*** Data extract ***

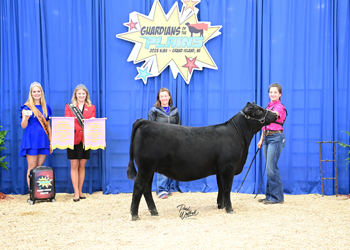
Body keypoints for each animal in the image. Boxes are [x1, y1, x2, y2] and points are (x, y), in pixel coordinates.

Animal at [127, 101, 278, 219]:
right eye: (259, 110)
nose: (276, 114)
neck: (238, 134)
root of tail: (145, 122)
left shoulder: (220, 169)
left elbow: (221, 188)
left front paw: (220, 206)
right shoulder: (229, 167)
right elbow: (227, 188)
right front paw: (229, 209)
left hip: (150, 169)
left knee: (146, 189)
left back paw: (154, 212)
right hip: (145, 167)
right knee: (139, 187)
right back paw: (135, 215)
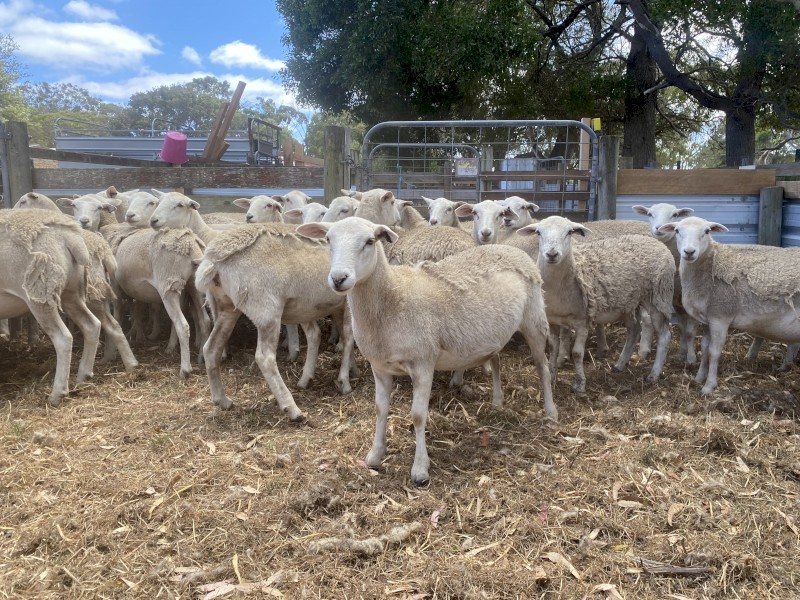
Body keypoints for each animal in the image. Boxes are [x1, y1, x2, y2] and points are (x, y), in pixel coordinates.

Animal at [0, 208, 102, 405]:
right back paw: (84, 376)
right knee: (92, 325)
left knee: (63, 338)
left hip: (40, 294)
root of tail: (70, 238)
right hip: (71, 292)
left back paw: (57, 394)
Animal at [194, 223, 356, 418]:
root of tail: (213, 259)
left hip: (226, 307)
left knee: (211, 349)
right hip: (267, 310)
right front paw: (345, 380)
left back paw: (222, 400)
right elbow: (349, 336)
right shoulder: (349, 302)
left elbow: (329, 334)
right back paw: (292, 408)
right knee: (265, 357)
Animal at [297, 216, 556, 486]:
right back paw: (497, 402)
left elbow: (418, 415)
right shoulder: (379, 367)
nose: (339, 278)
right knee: (495, 361)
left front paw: (420, 470)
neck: (393, 297)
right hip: (495, 332)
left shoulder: (423, 364)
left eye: (369, 241)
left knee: (543, 368)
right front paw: (375, 455)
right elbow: (380, 409)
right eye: (328, 239)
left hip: (535, 319)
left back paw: (550, 413)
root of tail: (510, 248)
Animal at [517, 216, 675, 395]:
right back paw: (620, 364)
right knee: (634, 329)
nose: (552, 254)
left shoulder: (582, 321)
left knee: (664, 335)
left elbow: (577, 353)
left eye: (569, 232)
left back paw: (654, 374)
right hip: (629, 303)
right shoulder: (552, 321)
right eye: (538, 232)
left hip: (659, 297)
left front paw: (579, 384)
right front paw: (551, 376)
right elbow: (553, 348)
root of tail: (656, 242)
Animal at [658, 216, 800, 395]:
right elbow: (705, 348)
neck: (711, 265)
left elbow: (714, 352)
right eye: (677, 230)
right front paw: (699, 378)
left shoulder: (721, 317)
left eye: (707, 231)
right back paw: (784, 367)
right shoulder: (709, 319)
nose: (689, 252)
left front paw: (709, 386)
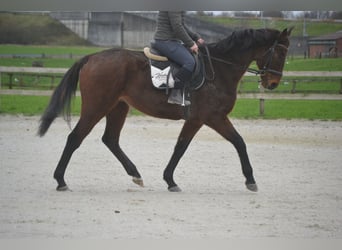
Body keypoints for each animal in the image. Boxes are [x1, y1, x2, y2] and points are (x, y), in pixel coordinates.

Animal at [38, 27, 294, 191]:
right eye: (281, 52)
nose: (273, 83)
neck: (220, 69)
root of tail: (92, 57)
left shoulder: (206, 118)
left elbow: (186, 145)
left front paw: (169, 179)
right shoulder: (208, 117)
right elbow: (231, 142)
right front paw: (250, 179)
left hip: (118, 107)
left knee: (110, 139)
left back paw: (135, 175)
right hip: (97, 106)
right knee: (75, 138)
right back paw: (60, 180)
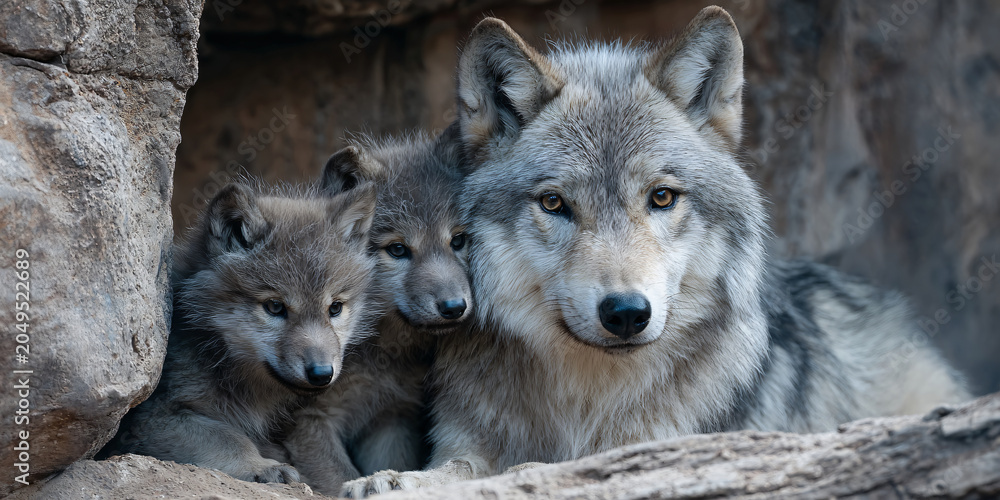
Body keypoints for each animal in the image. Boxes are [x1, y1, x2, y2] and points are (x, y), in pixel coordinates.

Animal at [106, 181, 377, 483]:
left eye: (335, 308)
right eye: (274, 307)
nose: (321, 374)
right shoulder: (151, 417)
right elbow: (229, 438)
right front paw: (262, 465)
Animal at [283, 130, 472, 495]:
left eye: (459, 240)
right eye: (397, 249)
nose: (454, 307)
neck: (379, 355)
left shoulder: (391, 418)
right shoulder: (310, 422)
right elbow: (338, 479)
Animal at [341, 6, 971, 495]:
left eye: (662, 197)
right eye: (554, 203)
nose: (625, 313)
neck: (587, 411)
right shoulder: (468, 441)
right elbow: (462, 469)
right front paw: (395, 481)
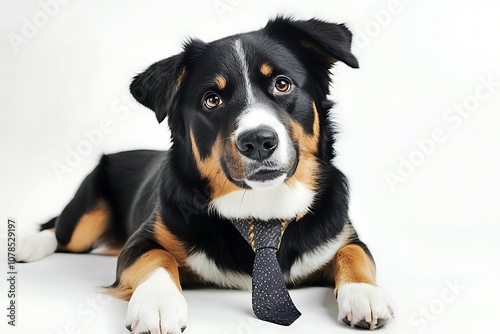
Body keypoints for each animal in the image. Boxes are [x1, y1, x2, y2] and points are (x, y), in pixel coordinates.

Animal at [17, 16, 394, 334]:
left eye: (282, 84)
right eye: (212, 99)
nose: (258, 141)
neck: (262, 208)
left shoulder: (342, 235)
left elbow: (355, 254)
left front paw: (365, 295)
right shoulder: (142, 240)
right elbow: (157, 256)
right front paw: (157, 304)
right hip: (86, 213)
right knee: (58, 230)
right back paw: (27, 245)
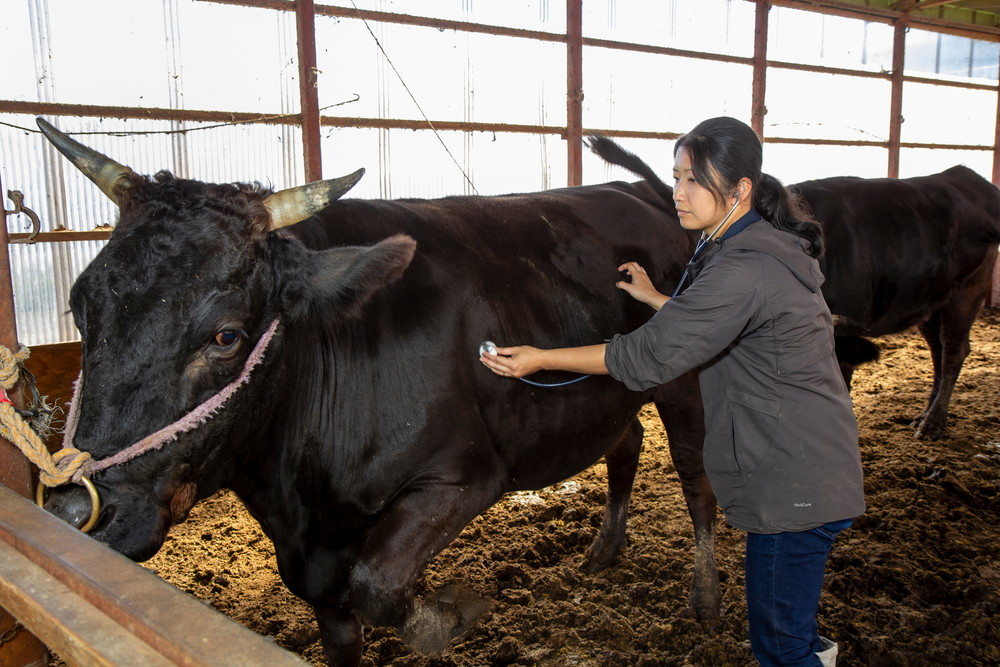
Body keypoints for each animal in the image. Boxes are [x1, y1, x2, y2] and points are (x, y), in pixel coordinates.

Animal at [588, 136, 1000, 440]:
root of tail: (967, 177)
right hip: (932, 300)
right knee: (939, 349)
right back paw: (927, 412)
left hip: (968, 290)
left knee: (954, 350)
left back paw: (933, 421)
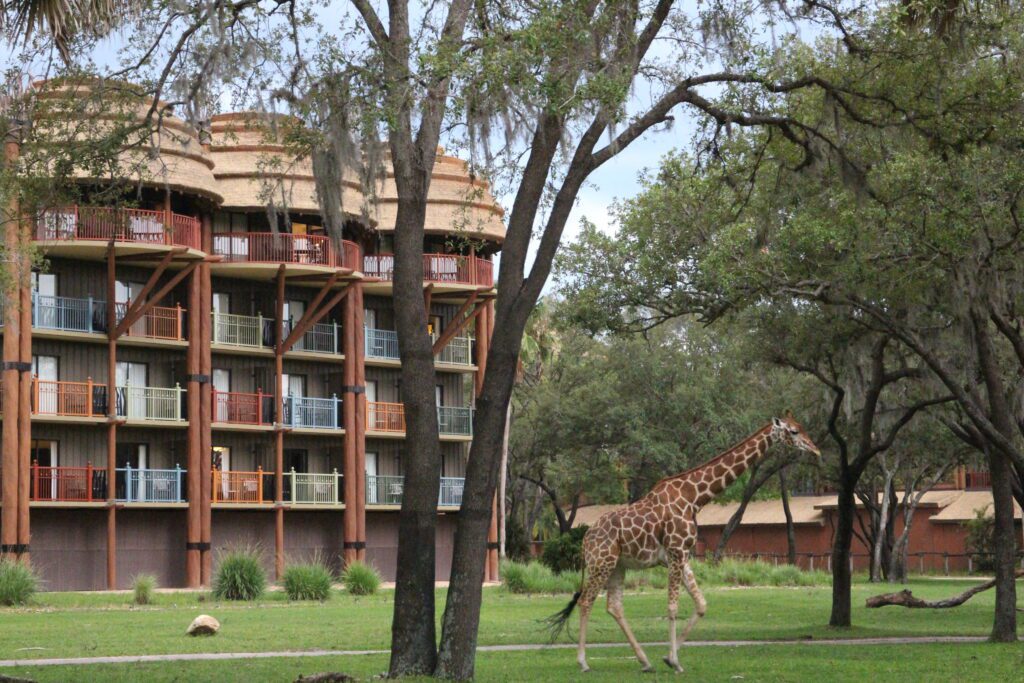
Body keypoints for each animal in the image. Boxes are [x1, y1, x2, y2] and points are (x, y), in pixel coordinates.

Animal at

*** End of Data extract ***

Directions for this task:
Report every line containing the word "root" from the listing above.

Problem solution:
root of tail: (145, 122)
root of tail: (70, 238)
root of tail: (213, 259)
root of tail: (510, 248)
root of tail: (656, 242)
root of tail: (92, 57)
root of tail: (967, 177)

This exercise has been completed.